**What you should do**
Print the lines below from the line with "32: (804, 472, 0.47)" to the line with "39: (32, 343, 0.32)" exactly, keeping both ends, and print no pictures.

**Data extract**
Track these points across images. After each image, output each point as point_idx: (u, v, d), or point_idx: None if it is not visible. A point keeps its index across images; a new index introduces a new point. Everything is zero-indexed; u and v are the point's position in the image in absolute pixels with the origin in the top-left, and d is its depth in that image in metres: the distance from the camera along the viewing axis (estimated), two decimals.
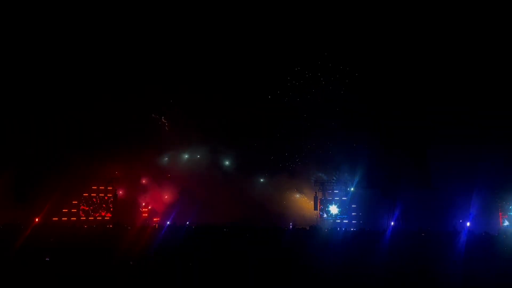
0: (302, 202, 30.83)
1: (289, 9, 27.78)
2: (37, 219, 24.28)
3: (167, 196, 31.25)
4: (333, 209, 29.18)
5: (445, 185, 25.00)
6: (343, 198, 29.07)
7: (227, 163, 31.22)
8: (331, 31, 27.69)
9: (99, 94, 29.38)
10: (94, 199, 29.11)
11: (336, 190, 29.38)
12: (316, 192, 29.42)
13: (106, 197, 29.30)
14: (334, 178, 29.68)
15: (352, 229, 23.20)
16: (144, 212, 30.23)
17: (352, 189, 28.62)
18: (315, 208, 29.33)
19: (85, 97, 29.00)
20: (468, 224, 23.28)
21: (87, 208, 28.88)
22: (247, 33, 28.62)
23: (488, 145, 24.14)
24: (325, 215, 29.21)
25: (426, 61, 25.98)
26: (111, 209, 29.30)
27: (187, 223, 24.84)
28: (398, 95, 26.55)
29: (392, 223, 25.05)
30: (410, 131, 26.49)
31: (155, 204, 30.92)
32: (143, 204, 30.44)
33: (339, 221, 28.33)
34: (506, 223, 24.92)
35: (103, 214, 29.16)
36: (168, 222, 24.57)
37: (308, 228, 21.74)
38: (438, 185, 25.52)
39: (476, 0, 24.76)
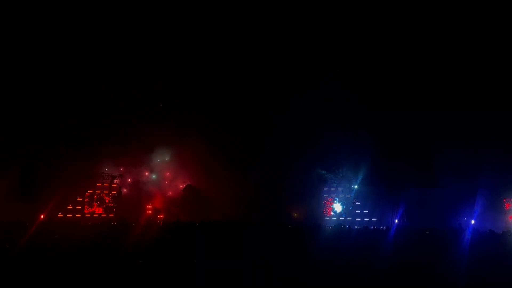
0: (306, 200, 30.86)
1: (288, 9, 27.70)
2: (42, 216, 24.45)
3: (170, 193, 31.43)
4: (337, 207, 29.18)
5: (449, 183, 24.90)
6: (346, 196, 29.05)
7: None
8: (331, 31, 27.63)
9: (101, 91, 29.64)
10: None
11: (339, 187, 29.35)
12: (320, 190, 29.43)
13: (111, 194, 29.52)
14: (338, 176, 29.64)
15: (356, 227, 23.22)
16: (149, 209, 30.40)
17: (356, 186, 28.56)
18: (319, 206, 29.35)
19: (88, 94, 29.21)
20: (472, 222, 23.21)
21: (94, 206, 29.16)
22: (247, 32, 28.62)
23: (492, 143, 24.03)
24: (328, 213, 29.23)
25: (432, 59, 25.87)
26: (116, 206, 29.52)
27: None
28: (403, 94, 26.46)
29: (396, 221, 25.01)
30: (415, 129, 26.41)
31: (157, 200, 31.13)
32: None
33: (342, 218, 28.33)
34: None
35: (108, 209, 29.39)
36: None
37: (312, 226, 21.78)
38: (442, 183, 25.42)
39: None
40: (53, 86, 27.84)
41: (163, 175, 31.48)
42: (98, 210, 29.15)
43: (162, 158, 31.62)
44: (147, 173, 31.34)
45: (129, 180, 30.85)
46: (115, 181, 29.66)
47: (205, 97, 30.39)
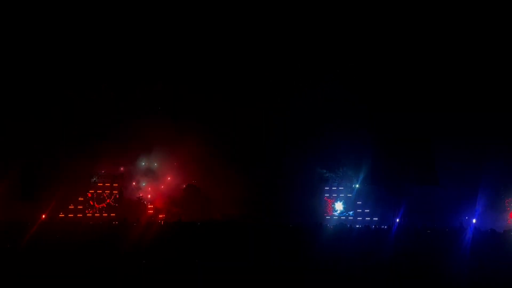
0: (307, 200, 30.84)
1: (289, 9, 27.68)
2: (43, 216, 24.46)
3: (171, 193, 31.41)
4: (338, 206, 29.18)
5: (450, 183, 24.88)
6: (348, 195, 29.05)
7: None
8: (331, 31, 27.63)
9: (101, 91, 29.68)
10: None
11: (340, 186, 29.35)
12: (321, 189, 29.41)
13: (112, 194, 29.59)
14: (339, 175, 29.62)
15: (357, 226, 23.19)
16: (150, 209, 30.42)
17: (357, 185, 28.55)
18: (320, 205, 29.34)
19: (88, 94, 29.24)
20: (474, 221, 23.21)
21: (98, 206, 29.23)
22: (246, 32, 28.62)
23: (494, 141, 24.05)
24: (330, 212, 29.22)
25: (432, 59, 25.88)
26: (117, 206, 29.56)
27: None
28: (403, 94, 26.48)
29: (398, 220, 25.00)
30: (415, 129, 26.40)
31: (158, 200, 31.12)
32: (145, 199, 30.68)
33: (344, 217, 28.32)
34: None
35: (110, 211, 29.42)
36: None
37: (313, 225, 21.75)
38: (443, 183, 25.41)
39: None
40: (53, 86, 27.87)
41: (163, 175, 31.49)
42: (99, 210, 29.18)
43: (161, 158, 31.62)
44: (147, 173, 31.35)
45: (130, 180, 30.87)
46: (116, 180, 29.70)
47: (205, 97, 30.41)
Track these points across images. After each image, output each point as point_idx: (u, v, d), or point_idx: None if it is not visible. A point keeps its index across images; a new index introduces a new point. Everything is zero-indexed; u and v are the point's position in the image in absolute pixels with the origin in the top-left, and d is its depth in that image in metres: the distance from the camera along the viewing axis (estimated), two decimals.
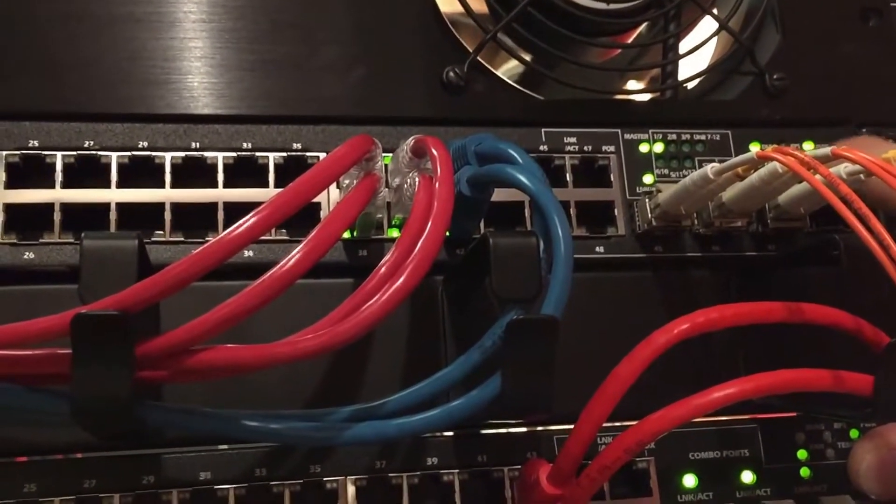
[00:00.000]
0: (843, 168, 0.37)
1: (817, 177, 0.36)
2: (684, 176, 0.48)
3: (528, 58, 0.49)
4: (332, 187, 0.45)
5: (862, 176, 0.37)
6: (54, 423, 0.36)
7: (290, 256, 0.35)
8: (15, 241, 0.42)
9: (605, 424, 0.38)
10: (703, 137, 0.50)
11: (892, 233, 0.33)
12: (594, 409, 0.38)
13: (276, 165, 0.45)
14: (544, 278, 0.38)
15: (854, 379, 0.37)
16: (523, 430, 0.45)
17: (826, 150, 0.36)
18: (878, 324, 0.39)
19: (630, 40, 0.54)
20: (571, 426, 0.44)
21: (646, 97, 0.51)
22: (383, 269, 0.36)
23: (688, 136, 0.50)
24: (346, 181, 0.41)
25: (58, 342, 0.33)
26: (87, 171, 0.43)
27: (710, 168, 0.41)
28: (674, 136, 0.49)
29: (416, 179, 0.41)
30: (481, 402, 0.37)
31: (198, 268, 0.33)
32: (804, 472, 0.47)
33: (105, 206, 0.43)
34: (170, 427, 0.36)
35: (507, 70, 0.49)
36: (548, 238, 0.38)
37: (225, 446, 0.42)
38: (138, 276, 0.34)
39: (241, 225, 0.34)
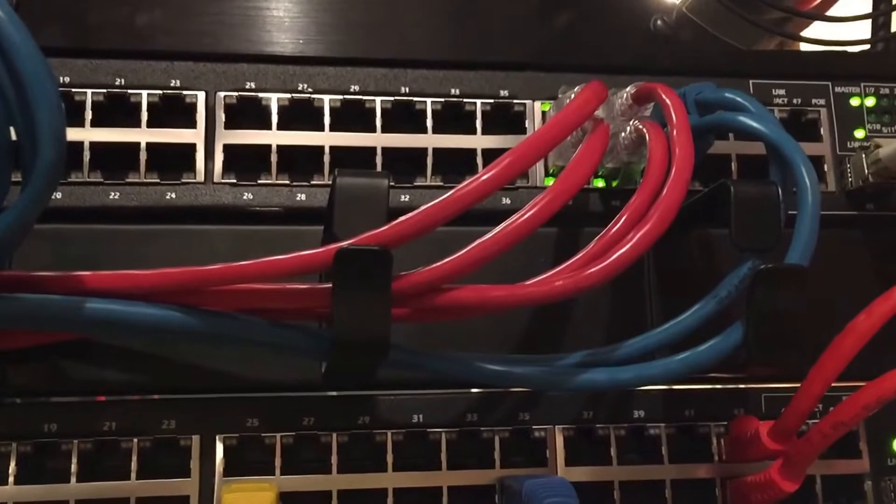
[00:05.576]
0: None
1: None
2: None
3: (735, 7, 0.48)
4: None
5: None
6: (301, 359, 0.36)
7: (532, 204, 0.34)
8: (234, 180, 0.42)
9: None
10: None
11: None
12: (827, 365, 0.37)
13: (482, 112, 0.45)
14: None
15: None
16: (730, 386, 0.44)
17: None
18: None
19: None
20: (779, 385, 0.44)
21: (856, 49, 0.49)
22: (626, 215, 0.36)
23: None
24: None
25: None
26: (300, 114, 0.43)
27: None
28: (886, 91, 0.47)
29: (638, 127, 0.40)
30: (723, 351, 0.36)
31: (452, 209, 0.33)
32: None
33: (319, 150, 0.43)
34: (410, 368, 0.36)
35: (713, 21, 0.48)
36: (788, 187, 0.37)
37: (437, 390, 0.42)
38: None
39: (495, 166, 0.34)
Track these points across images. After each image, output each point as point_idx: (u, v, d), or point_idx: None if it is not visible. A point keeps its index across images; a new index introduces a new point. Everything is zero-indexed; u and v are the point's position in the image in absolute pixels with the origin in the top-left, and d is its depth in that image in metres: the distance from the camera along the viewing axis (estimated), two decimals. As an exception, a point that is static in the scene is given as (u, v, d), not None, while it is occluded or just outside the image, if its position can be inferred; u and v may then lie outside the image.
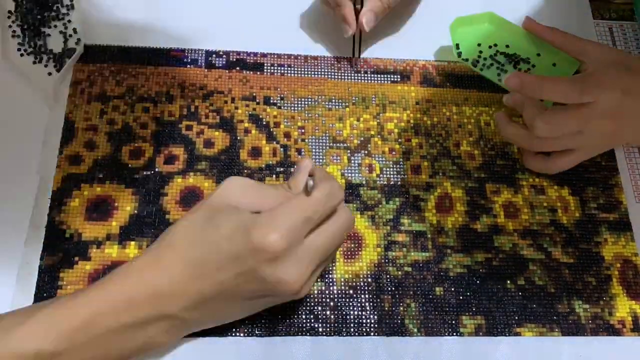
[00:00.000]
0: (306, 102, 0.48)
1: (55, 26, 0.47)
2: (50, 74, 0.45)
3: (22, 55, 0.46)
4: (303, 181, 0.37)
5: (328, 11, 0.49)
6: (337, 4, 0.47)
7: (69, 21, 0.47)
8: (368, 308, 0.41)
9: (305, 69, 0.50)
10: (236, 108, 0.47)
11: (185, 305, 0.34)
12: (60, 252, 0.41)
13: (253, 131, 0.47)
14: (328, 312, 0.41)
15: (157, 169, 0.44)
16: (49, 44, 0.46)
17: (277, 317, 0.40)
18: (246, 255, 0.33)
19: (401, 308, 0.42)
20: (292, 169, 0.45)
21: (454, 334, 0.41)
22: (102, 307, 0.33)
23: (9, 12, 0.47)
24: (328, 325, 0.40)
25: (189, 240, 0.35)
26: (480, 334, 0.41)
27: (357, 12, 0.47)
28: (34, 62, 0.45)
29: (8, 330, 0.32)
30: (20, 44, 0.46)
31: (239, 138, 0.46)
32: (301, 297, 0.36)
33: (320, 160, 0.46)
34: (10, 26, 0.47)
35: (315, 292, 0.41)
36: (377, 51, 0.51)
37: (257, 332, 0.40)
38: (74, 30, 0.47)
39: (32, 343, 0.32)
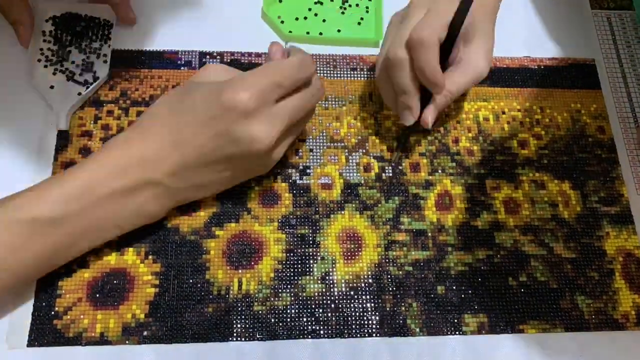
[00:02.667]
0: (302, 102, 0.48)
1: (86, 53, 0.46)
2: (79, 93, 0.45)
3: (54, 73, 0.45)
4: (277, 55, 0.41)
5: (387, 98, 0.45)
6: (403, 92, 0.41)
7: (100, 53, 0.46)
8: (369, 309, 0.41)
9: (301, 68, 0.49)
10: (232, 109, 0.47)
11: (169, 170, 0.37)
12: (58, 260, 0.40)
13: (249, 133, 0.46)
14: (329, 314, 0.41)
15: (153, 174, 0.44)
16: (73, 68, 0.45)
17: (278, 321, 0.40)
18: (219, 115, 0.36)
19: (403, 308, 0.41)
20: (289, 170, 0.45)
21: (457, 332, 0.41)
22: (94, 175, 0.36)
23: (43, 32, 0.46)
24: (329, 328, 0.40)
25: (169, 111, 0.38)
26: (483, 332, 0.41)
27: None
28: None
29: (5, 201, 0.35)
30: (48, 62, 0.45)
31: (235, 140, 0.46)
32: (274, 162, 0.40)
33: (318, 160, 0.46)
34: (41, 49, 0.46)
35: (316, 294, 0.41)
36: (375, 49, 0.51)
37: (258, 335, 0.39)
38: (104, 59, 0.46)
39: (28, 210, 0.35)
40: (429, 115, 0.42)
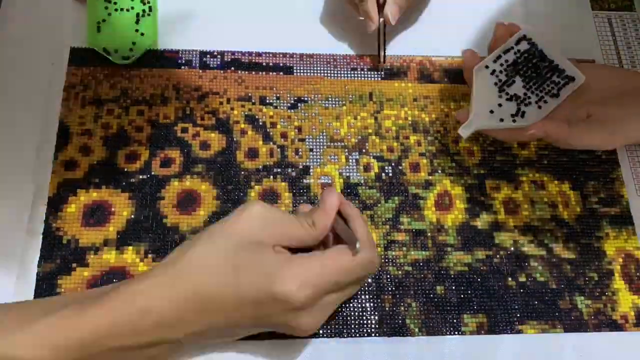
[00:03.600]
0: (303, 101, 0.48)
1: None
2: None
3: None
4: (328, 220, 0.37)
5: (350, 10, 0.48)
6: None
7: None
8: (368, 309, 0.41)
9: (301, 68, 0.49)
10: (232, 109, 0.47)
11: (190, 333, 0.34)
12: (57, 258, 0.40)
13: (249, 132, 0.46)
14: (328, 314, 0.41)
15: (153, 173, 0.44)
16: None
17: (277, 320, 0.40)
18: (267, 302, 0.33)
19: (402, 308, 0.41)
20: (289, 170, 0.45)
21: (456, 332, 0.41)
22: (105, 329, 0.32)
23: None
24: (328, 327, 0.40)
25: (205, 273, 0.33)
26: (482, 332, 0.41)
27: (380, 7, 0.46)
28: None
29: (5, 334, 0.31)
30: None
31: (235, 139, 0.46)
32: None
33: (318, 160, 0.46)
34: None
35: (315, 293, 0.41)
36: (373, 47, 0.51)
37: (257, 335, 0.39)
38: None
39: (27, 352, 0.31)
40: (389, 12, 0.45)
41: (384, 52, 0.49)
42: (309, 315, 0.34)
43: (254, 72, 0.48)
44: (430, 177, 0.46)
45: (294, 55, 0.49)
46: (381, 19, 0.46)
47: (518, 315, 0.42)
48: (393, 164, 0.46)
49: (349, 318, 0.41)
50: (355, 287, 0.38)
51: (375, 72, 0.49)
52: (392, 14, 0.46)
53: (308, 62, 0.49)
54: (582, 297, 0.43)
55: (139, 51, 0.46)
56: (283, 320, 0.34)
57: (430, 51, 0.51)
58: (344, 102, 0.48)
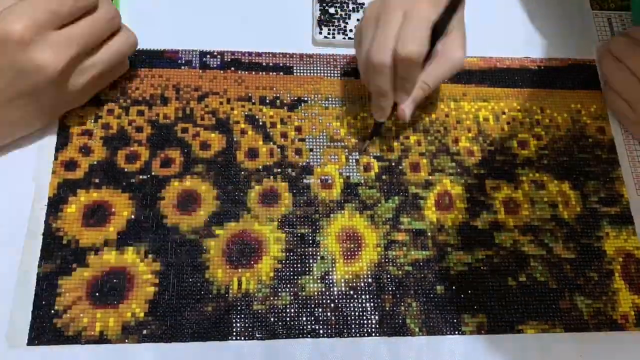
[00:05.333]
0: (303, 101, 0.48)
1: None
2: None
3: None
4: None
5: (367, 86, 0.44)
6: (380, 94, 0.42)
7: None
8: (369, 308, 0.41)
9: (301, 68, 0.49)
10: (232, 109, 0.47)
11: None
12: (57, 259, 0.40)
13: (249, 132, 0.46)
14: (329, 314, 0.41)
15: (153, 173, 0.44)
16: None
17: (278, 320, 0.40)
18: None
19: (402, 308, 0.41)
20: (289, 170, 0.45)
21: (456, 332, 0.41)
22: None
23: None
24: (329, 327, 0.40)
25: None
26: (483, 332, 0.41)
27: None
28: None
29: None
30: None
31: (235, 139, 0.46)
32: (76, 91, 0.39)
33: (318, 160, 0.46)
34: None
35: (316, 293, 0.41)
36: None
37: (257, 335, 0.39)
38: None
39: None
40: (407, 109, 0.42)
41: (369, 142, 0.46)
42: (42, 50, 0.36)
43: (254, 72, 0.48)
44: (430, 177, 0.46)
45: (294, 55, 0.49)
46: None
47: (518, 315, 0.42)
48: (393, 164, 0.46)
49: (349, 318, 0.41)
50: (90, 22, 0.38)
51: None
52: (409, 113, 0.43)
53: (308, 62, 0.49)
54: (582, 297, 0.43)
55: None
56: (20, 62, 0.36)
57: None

**Exercise response**
32: (804, 472, 0.47)
33: (105, 206, 0.43)
34: (170, 427, 0.36)
35: (507, 70, 0.49)
36: (548, 238, 0.38)
37: (225, 446, 0.42)
38: (138, 276, 0.34)
39: (241, 225, 0.34)
[00:05.576]
0: None
1: None
2: None
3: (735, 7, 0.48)
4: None
5: None
6: (301, 359, 0.36)
7: (532, 204, 0.34)
8: (234, 180, 0.42)
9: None
10: None
11: None
12: (827, 365, 0.37)
13: (482, 112, 0.45)
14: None
15: None
16: (730, 386, 0.44)
17: None
18: None
19: None
20: (779, 385, 0.44)
21: (856, 49, 0.49)
22: (626, 215, 0.36)
23: None
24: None
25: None
26: (300, 114, 0.43)
27: None
28: (886, 91, 0.47)
29: (638, 127, 0.40)
30: (723, 351, 0.36)
31: (452, 209, 0.33)
32: None
33: (319, 150, 0.43)
34: (410, 368, 0.36)
35: (713, 21, 0.48)
36: (788, 187, 0.37)
37: (437, 390, 0.42)
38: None
39: (495, 166, 0.34)
Track these points across images. After each image, output each point as point_idx: (u, v, d), or point_idx: None if it is not visible. A point keeps its index across images; a new index introduces a new point. Everything is zero-indexed; u and v are the point's position in the image in absolute pixels with the origin in the top-left, and d is its depth in that image in metres: the distance from the camera along the viewing axis (estimated), two decimals. As an exception, a point that is static in the scene is given as (u, v, d), not None, while it is occluded or just outside the image, if its position can be inferred; u and v may then lie outside the image.
[00:00.000]
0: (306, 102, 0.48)
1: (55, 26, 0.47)
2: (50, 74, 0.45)
3: (22, 55, 0.46)
4: (303, 181, 0.37)
5: (328, 11, 0.49)
6: (337, 4, 0.47)
7: (69, 21, 0.47)
8: (368, 308, 0.41)
9: (305, 69, 0.50)
10: (236, 108, 0.47)
11: (185, 305, 0.34)
12: (60, 252, 0.41)
13: (253, 131, 0.47)
14: (328, 312, 0.41)
15: (157, 169, 0.44)
16: (49, 44, 0.46)
17: (277, 317, 0.40)
18: (246, 255, 0.33)
19: (401, 308, 0.42)
20: (292, 169, 0.45)
21: (454, 334, 0.41)
22: (102, 307, 0.33)
23: (9, 12, 0.47)
24: (328, 325, 0.40)
25: (189, 240, 0.35)
26: (480, 334, 0.41)
27: (357, 12, 0.47)
28: (34, 62, 0.45)
29: (8, 330, 0.32)
30: (20, 44, 0.46)
31: (239, 138, 0.46)
32: (301, 297, 0.36)
33: (320, 160, 0.46)
34: (10, 26, 0.47)
35: (315, 292, 0.41)
36: (377, 51, 0.51)
37: (257, 332, 0.40)
38: (74, 30, 0.47)
39: (32, 343, 0.32)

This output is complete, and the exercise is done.